43.2. The purpose of the examination set out herein above shall be to determine whether the requirements of accountancy legislation and of these Articles are satisfied.

Appointment of Accountants

Article 44.1. Accountants shall be selected by the General Assembly.

44.2. Where the General Assembly may not select accountants prior to the close of a calendar year then such accountants shall be appointed by the Board.

Adoption of Accounts

Article 45. Pursuant to accountants submitting their report the Board shall adopt the annual accounts and shall also adopt the Report and also the accountants’ report. The Board shall also make a decision to convene a regular General Assembly.

Mandatory Accounting Data

Article 46. This Association shall prepare accounting information to the principles of openness and reliability and timeliness as required under the Закон за счетоводството (the Accountancy Act).


Article 47. This Association shall not pay dividend.

Association Records

Article 48.1. The General Assembly and the Board shall keep minutes which shall record deliberations and proposals and outcomes. Minutes shall be certified by signature by the Chair and Deputy Chair and also by the minute taker and shall be bound in special books. Said books shall be kept by the Chair and Deputy Chair and shall be made available to Members of this Association and the Board for in situ examination or else in the form of copies or of abstracts.

48.2. This Association shall keep a membership roll wherein shall be recorded the names and domiciles of all Members and their EГH Identity Numbers and their occupations and also the names and offices and addresses and Companies Court Hearing particulars and BULSTAT codes of corporate Members.


Grounds for Dissolution

Article 49. This Association may be disbanded when one of the following circumstances come to obtain:

1. A resolution of the General Assembly;

2. A declaration of bankruptcy;

3. A due ruling by the District Court within whose circuit comes the main office of this Association and as provisioned in the ZYuLNTs.


Article 50.1. Save where this Association may assume a different status upon dissolution, liquidation proceedings shall ensue in all other events.

50.2. Liquidation shall be conducted by the Board. The said Board shall follow the provisions of the Търгонски закон (the Commerce Act) in its proceedings and in particular shall discount this Association’s assets to repay any creditors.

50.3. Any assets residual pursuant to satisfaction of creditors shall be distributed among the founders of this Association.

50.4. Where residual assets cited in Paragraph 3 herein above may fail to be distributed as cited in the said Paragraph then such assets shall be ceded to the Municipality in which the main office of this Association is sited. The Municipality shall then assume to duty of disposing of said assets in a manner which is as close as possible to the Objectives of this Association and which manner also serves the public benefit.

50.5. Persons who may acquire assets under the preceding Paragraph shall assume the duty for the obligations of this Association, this pro rata to the cost of such acquisition.


Article 51. The status of this Association may not be changed to one of a legal entity being a non-profit body for the public benefit.

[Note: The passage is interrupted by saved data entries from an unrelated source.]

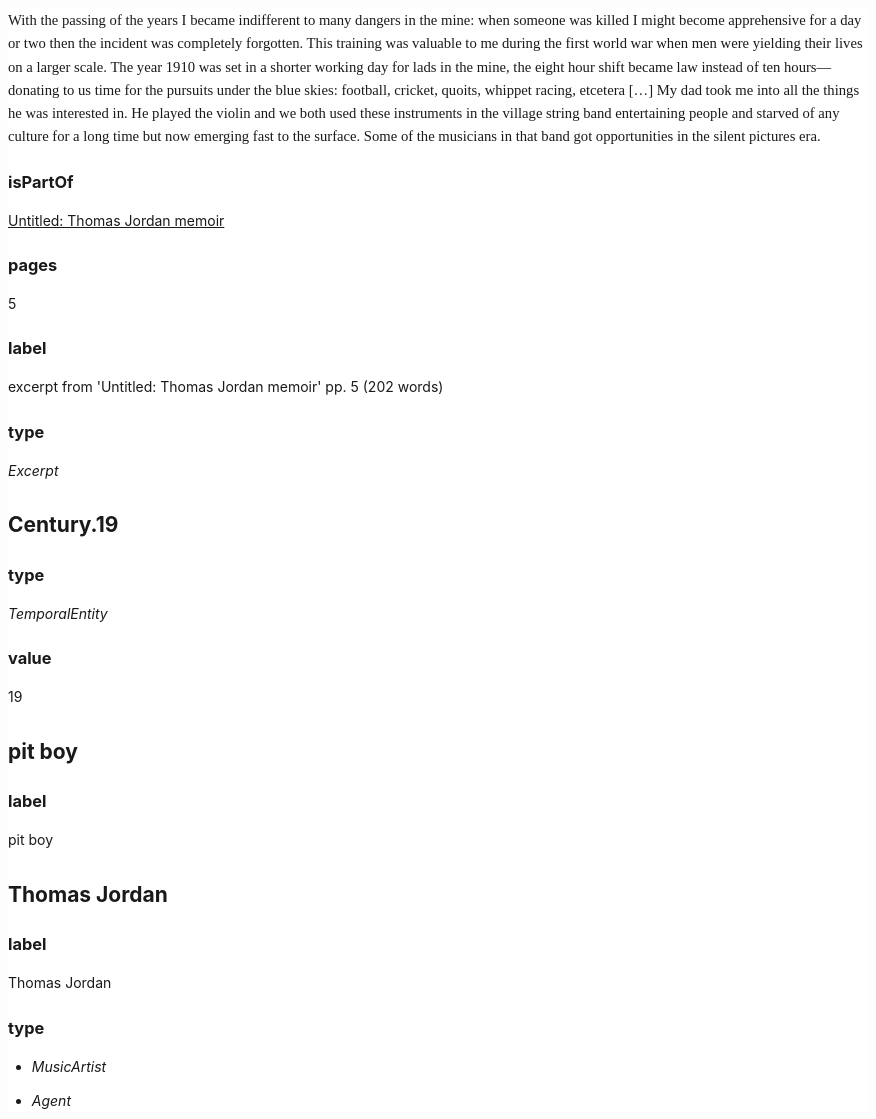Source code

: <p class="MsoNormal" style="margin: 0cm 0cm 0.0001pt; font-size: medium; font-family: 'Times New Roman';"><span style="font-size: 11pt;">With the passing of the years I became indifferent to many dangers in the mine: when someone was killed I might become apprehensive for a day or two then the incident was completely forgotten. This training was valuable to me during the first world war when men were yielding their lives on a larger scale. The year 1910 was set in a shorter working day for lads in the mine, the eight hour shift became law instead of ten hours&mdash;donating to us time for the pursuits under the blue skies: football, cricket, quoits, whippet racing, etcetera [&hellip;] My dad took me into all the things he was interested in. He played the violin and we both used these instruments in the village string band entertaining people and starved of any culture for a long time but now emerging fast to the surface. Some of the musicians in that band got opportunities in the silent pictures era.&nbsp;</span></p>

### isPartOf


[Untitled: Thomas Jordan memoir](#Untitled-Thomas-Jordan-memoir)

### pages


5

### label


excerpt from 'Untitled: Thomas Jordan memoir' pp. 5 (202 words)

### type


*Excerpt*

## Century.19

### type


*TemporalEntity*

### value


19

## pit boy

### label


pit boy

## Thomas Jordan

### label


Thomas Jordan

### type

 - *MusicArtist*

 - *Agent*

Article 52. Amendments to these Articles may be effected to the order set out within them and also set out in the Закон за юридическите лица с нестопанска цел (the Juridical Persons with Non-Profit Purposes Act).

Article 53. Where these Articles may be subject to any interpretation then the provisions of Bulgarian Law and specifically the provisions of the Закон за юридическите лица с нестопанска цел (the Juridical Persons with Non-Profit Purposes Act) shall be borne in mind.